■ **GOAL OF THE EXERCISE**:
Print every line of text in the records below verbatim, leaving out the pictures.

-- RECORDED DATA follows --

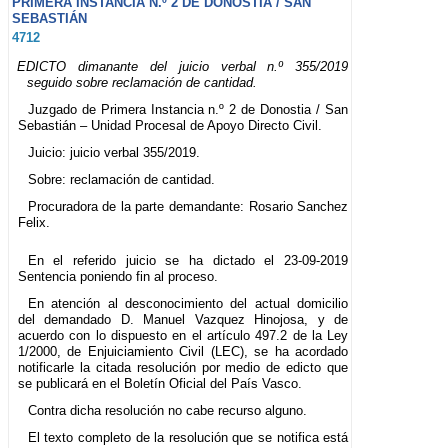
PRIMERA INSTANCIA N.º 2 DE DONOSTIA / SAN
SEBASTIÁN
4712
EDICTO dimanante del juicio verbal n.º 355/2019
seguido sobre reclamación de cantidad.
Juzgado de Primera Instancia n.º 2 de Donostia / San
Sebastián – Unidad Procesal de Apoyo Directo Civil.
Juicio: juicio verbal 355/2019.
Sobre: reclamación de cantidad.
Procuradora de la parte demandante: Rosario Sanchez
Felix.
En el referido juicio se ha dictado el 23-09-2019
Sentencia poniendo fin al proceso.
En atención al desconocimiento del actual domicilio
del demandado D. Manuel Vazquez Hinojosa, y de
acuerdo con lo dispuesto en el artículo 497.2 de la Ley
1/2000, de Enjuiciamiento Civil (LEC), se ha acordado
notificarle la citada resolución por medio de edicto que
se publicará en el Boletín Oficial del País Vasco.
Contra dicha resolución no cabe recurso alguno.
El texto completo de la resolución que se notifica está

-- RECORDED DATA concluded --

■ **RESULT FOR THIS EXERCISE**:
PRIMERA INSTANCIA N.º 2 DE DONOSTIA / SAN
SEBASTIÁN
4712
EDICTO dimanante del juicio verbal n.º 355/2019
seguido sobre reclamación de cantidad.
Juzgado de Primera Instancia n.º 2 de Donostia / San
Sebastián – Unidad Procesal de Apoyo Directo Civil.
Juicio: juicio verbal 355/2019.
Sobre: reclamación de cantidad.
Procuradora de la parte demandante: Rosario Sanchez
Felix.
En el referido juicio se ha dictado el 23-09-2019
Sentencia poniendo fin al proceso.
En atención al desconocimiento del actual domicilio
del demandado D. Manuel Vazquez Hinojosa, y de
acuerdo con lo dispuesto en el artículo 497.2 de la Ley
1/2000, de Enjuiciamiento Civil (LEC), se ha acordado
notificarle la citada resolución por medio de edicto que
se publicará en el Boletín Oficial del País Vasco.
Contra dicha resolución no cabe recurso alguno.
El texto completo de la resolución que se notifica está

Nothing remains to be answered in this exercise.